Sakthi’s friendship with Chittan is cleverly developed throughout the story and makes it credible that the two would end up as constant companions. Chittan seems initially perplexed by Sakthi’s benevolence towards him but soon realises the benefit of a friend. And later, Chittan’s obvious jealousy when Manju is spending time with Sakthi is both childlike and logical since Sakthi has become the centre of his world.

Sangitha is perfect as Golmathi with her paan-stained lips and philosophical approach to life. Her character is another orphan and her initial pity for Chittan seems similar to how she would feel for a stray dog. But as a drug dealer and someone who is shunned by the local community (unless they want her product), she is able to empathise with his alienation and is the first person to start opening up his world. Golmathi’s emotions and reactions are all plain to see on her face which helps make her character much more sympathetic.

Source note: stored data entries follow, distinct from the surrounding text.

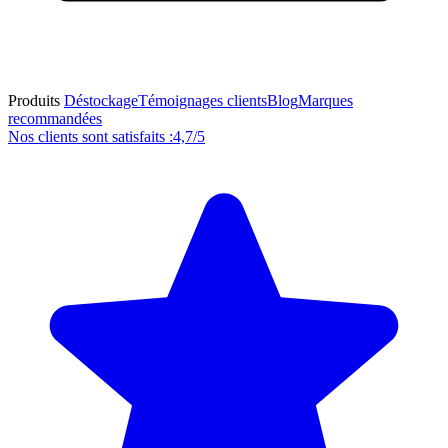
Produits
Déstockage
Témoignages clients
Blog
Marques
recommandées
Nos clients sont satisfaits :
4,7/5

On the other hand, the first time I watched this film I really didn’t like Laila’s character and felt that she over played the schoolgirl. But on re-watching, I think she was supposed to be a fun character with a sense of adventure and an awareness of the possibilities of life which was intriguing to Sakthi. However I think Manju is a much less believable character than the others, and her presence is often more irritating than anything else. Initially her father seemed to be quite strict, even taking her to the jail to beg for Sakti’s forgiveness for her actions, which in itself seemed a really strange thing to do. But then later on in the story, her family seem to let her do whatever she wants, despite knowing that the man she is involved with is a convicted criminal. They do turn up to support Manju in the end, by which time it seems to be too late and is perhaps just a way to make a contrast to the other characters  whose only family is each other. Manju’s presence also provides another dynamic to the relationship between the two men since she becomes a barrier between them. But my biggest issue with her character is her inability to articulate what had happened to Sakthi, and this is a major flaw in the story for me. While I’m quite sure that in real life people become too distressed to be able to communicate, here it just didn’t seem to suit her personality, even allowing for her youth. It was also just a bit too over the top and filmi for a story that relies so much on gritty realism – at least for most of the film.

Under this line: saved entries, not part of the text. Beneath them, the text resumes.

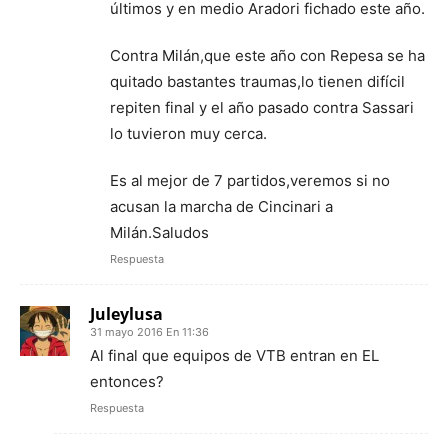
últimos y en medio Aradori fichado este año.
Contra Milán,que este año con Repesa se ha
quitado bastantes traumas,lo tienen difícil
repiten final y el año pasado contra Sassari
lo tuvieron muy cerca.
Es al mejor de 7 partidos,veremos si no
acusan la marcha de Cincinari a
Milán.Saludos
Respuesta
Juleylusa
31 mayo 2016 En 11:36
Al final que equipos de VTB entran en EL
entonces?
Respuesta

There is one other odd note, which is the protracted interlude with Simran. This completely changes the nature of the film and lasts just a bit too long. In fact it reminded me of the Hindi film Shakti, where Shah Rukh Khan turns up for an item song and ends up taking over a large part of the final scenes. While the song here is fantastic, and I love it, it stops the flow of the story and the subsequent scenes initially feel out of place as the pace abruptly changes again. But here it is anyway, since both Simran and Suriya are brilliant and it’s very funny.

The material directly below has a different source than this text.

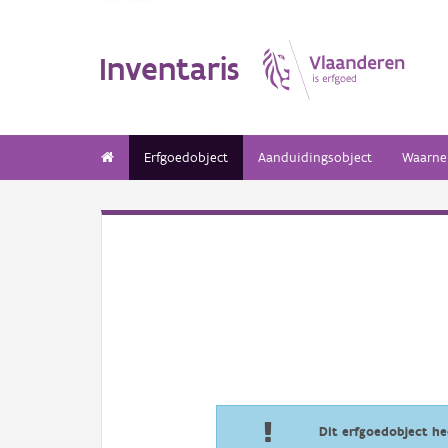
Inventaris
Erfgoedobject
Aanduidingsobject
Waarne
Dit erfgoedobject h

I think Pithamagan is an excellent film despite a few flaws with the pacing. The friendships are successfully portrayed and the action is fast and well choreographed. Vikram’s grunting and animal noises are interesting and effective, and so much better than his singing which is absolutely brilliant in its tonelessness. I wonder just how hard Vikram had to work to make it sound that bad! The music by Ilayaraja is quite beautiful but not particularly memorable, especially since it’s often used as a backdrop for more of the story. Overall though it’s the performances that make this film worth watching and I would recommend it for Vikram and Suriya who are both outstanding. 4 stars.